Wednesday, September 16, 2009

Data Mining Primitives- Introduction

Data Mining Primitives, Languages and System Architecture

1. Data Mining Primitives: Designed in order to faciliate efficient and fruitful knowledge discovery.

A DMP includes:

a.  Specification of relevant portion of DB
b. The kind of knowledge to be mined
c. Background knowledge useful in guiding the discovery process.
d. Interestingness measure for pattern evaluation.
e. How the discovered knowledge should be visualised

Use of DMQL ( Data Mining Query Language)

It facilitates the DM system communication with other information systems.

DM Primitives- What defines a DM Task

A DM query is defined in terms of the following primitives

1. Task Relevant Data: This is DB portion to be investigated

2. Kind of Knowledge to be mined: It means specified data mining function to be performed eg. characterisation, discrimination, association, clustering or evolution analysis

3.  Background Knowledge: It includes knowledge about the domain to be mined.

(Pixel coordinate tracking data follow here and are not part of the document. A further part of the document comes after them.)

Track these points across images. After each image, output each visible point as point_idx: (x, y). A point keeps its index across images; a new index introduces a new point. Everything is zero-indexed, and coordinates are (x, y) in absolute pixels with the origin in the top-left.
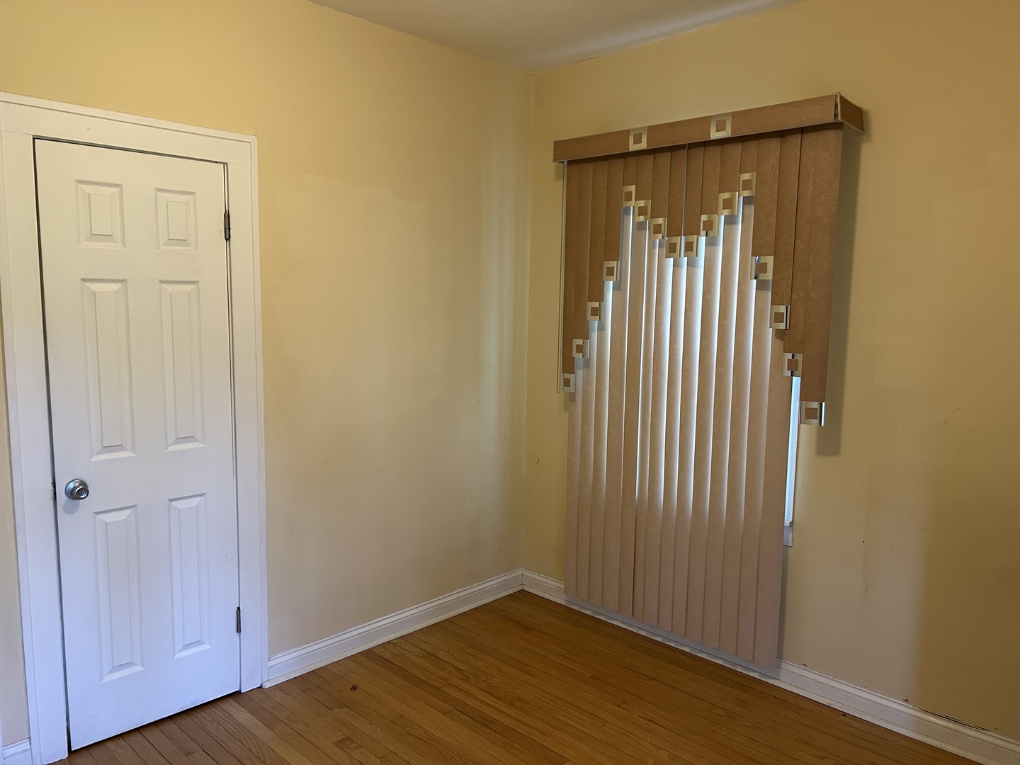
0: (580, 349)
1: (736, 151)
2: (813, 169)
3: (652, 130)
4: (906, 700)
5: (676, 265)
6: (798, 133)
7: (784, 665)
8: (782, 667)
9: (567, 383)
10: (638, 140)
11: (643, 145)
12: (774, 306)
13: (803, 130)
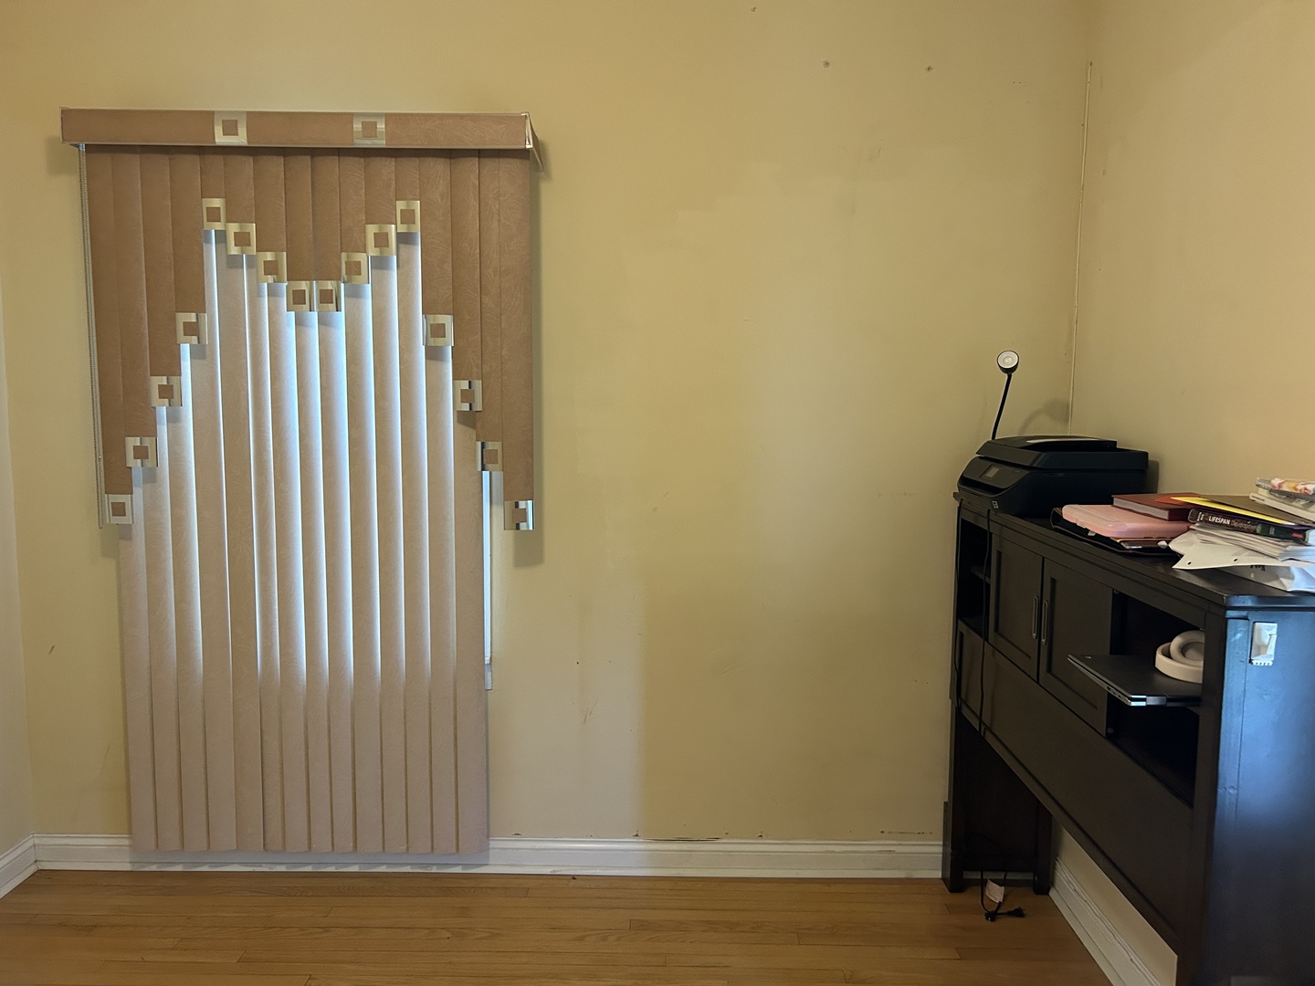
0: (141, 453)
1: (387, 167)
2: (497, 206)
3: (254, 118)
4: (637, 835)
5: (300, 323)
6: (474, 156)
7: (492, 844)
8: (491, 846)
9: (119, 510)
10: (230, 129)
11: (241, 139)
12: (457, 382)
13: (480, 154)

This includes concept hierarchies which allows the data to be mined at different levels of granualities. This also includes evaluation of the patterns according to the degree of expectedness and unexpectedness.

4. Interestingness Measures: These functions are used to separate uninteresting patterns from knowledge. It includes support ( % of tuples) and confidence ( degree).

5. Presentation and Visualisation of Discovered Patterns: This includes rules, tables, charts, groups, decision trees and cubes.